The first foreign leader to tour Japan's tsunami-ravaged coast, Australian Prime Minister Julia Gillard expressed shock and sorrow at the devastation and visited evacuees at a shelter Saturday, giving toy koalas and kangaroos to excited children.
Walking through a fishing village where hundreds of people are dead and missing, she said Minamisanriku looked as if it had been "bombed into oblivion."
Mayor Jin Sato showed her the red skeleton of the disaster management building where he was standing when the mammoth wave ripped off its shell March 11. Exterior stairwells were ripped from the walls. A small shrine of flowers had been created on a mound of rubble.
"It's a scene of incredible tragedy and incredible sorrow," Gillard said on the last day of a four-day trip here.
More than 27,000 people are dead or missing from the earthquake and tsunami. Tens of thousands are living in shelters after an estimated 90,000 homes were destroyed or damaged.
Recovery efforts have been complicated by the crisis at the Fukushima Dai-ichi nuclear power plant, where the tsunami wiped out power and cooling systems. Workers have struggled to stop radiation leaks, and the utility says bringing the plant fully under control may take all year.

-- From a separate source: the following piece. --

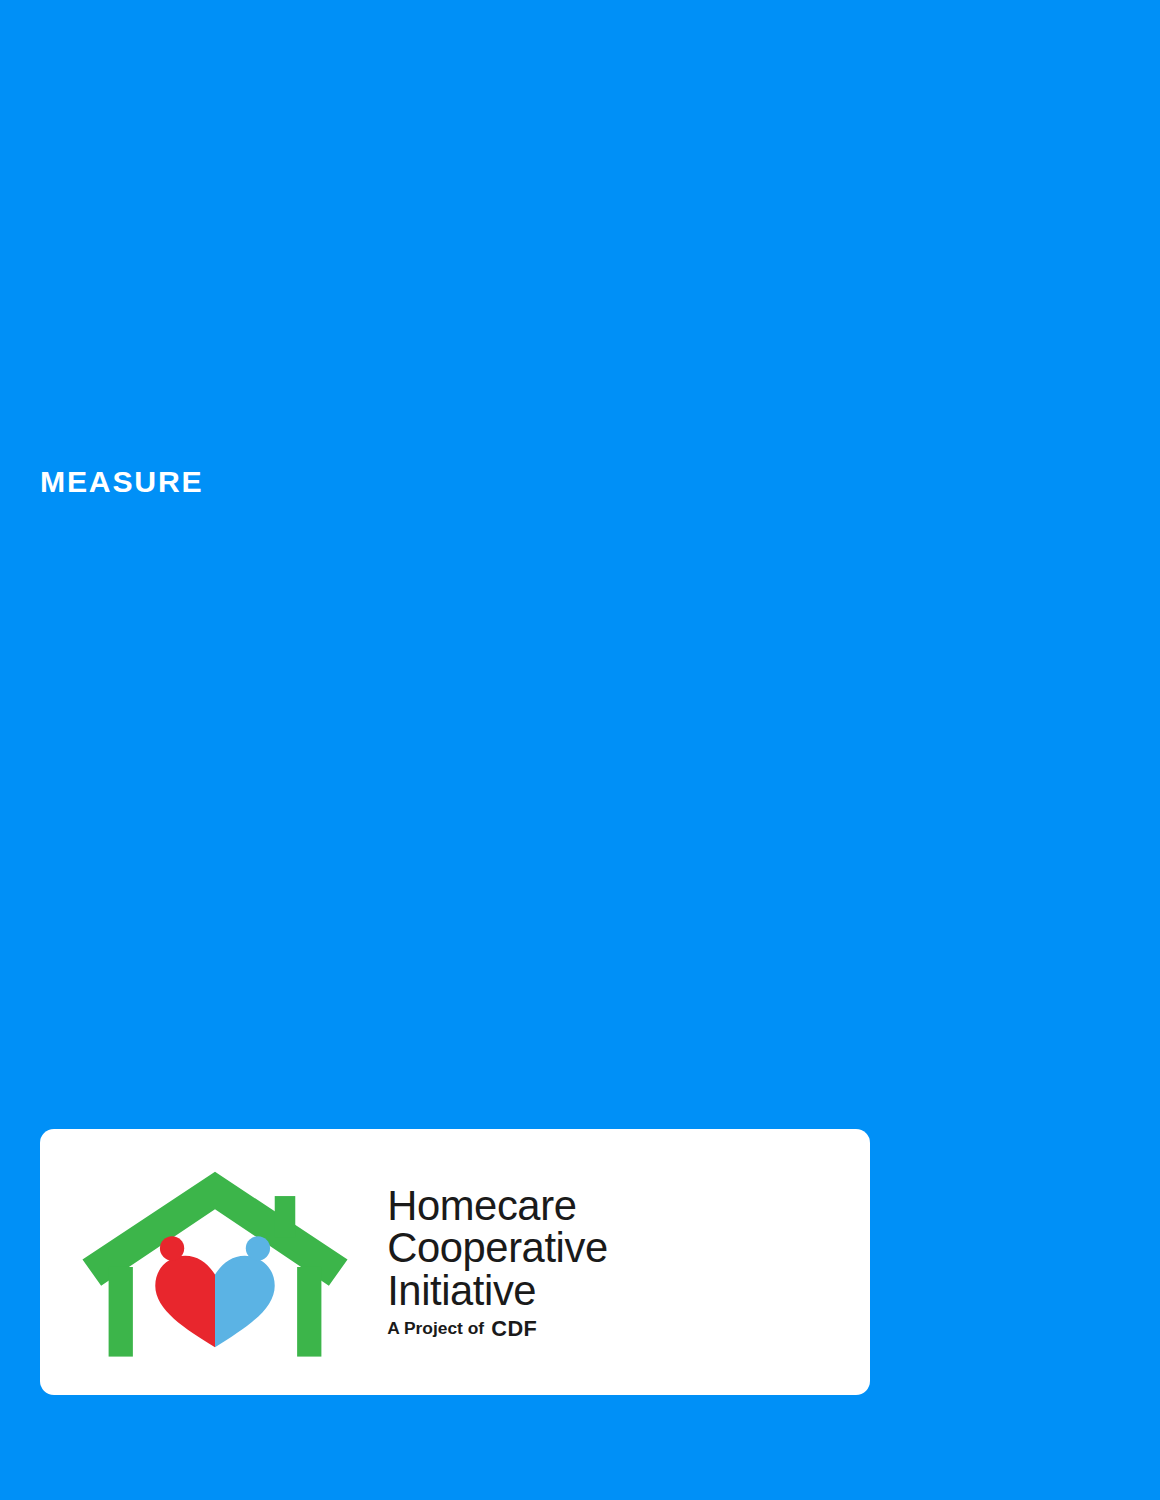Measure
Homecare Cooperative Initiative A Project of CDF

Plant operator Tokyo Electric Power Co. said Saturday that 30 workers at the plant had exceeded the former limit of radiation exposure. That limit, 100 millisieverts a year, was raised amid the crisis to 250 millisieverts. None of the workers had yet reached that limit, the company said.
Leaks from the plant reactors have stabilized somewhat since the early days of the crisis, but some interior spaces in the quake- and tsunami-damaged buildings still have such high radiation levels the workers are not able to enter them.
A few hundred workers have toiled in rotating shifts at the plant since the disaster started, most of them middle-age men employed by TEPCO or affiliated companies. TEPCO spokesman Junichi Matsumoto said managers have been instructed to closely watch employees who are nearing radiation limits; measures that might be taken include moving workers from the riskiest tasks, such as clearing radioactive debris, to jobs indoors, such as clerical duties.
Workers in the U.S. nuclear industry are allowed an upper limit of 50 millisieverts per year. A typical individual might absorb 6 millisieverts a year from natural and manmade sources such as X-rays.
Radiation specialists say cumulative doses of 500 millisieverts have been shown to raise risks of future cancers. Evidence is less clear on smaller amounts, but in theory, any increased radiation exposure raises cancer risks.
Radiation sickness, which develops from acute exposure, sets in at 1,000 millisieverts. Symptoms include nausea, vomiting and hair loss.
The workers also face health problems due to fatigue and stress of working in the harsh environment, a doctor who spoke to them said this week. He said the workers have insomnia, dehydration and high blood pressure and are at risk of developing depression or heart trouble.
Meanwhile, Japan's railway company announced that bullet train service from Tokyo to the Sendai, the biggest city in the quake zone, would resume on Monday. Parts of the route had been restored earlier, but Monday is the first day the route is fully operational.